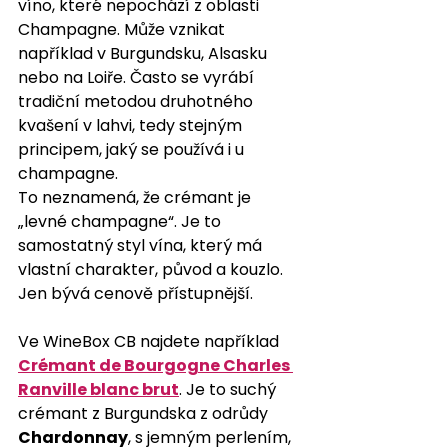
víno, které nepochází z oblasti 
Champagne. Může vznikat 
například v Burgundsku, Alsasku 
nebo na Loiře. Často se vyrábí 
tradiční metodou druhotného 
kvašení v lahvi, tedy stejným 
principem, jaký se používá i u 
champagne.
To neznamená, že crémant je 
„levné champagne“. Je to 
samostatný styl vína, který má 
vlastní charakter, původ a kouzlo. 
Jen bývá cenově přístupnější.
Ve WineBox CB najdete například 
Crémant de Bourgogne Charles 
Ranville blanc brut
. Je to suchý 
crémant z Burgundska z odrůdy 
Chardonnay
, s jemným perlením,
********
[DIRECTIONS] Give the text lines of the listing above as a Markdown table with the columns No. and Line, numbering the rows in order. Leave out the picture and any blank lines.

[OUTPUT FOR THIS EXERCISE]
| No. | Line |
|---|---|
| 1 | víno, které nepochází z oblasti  |
| 2 | Champagne. Může vznikat  |
| 3 | například v Burgundsku, Alsasku  |
| 4 | nebo na Loiře. Často se vyrábí  |
| 5 | tradiční metodou druhotného  |
| 6 | kvašení v lahvi, tedy stejným  |
| 7 | principem, jaký se používá i u  |
| 8 | champagne. |
| 9 | To neznamená, že crémant je  |
| 10 | „levné champagne“. Je to  |
| 11 | samostatný styl vína, který má  |
| 12 | vlastní charakter, původ a kouzlo.  |
| 13 | Jen bývá cenově přístupnější. |
| 14 | Ve WineBox CB najdete například  |
| 15 | Crémant de Bourgogne Charles  |
| 16 | Ranville blanc brut |
| 17 | . Je to suchý  |
| 18 | crémant z Burgundska z odrůdy  |
| 19 | Chardonnay |
| 20 | , s jemným perlením, |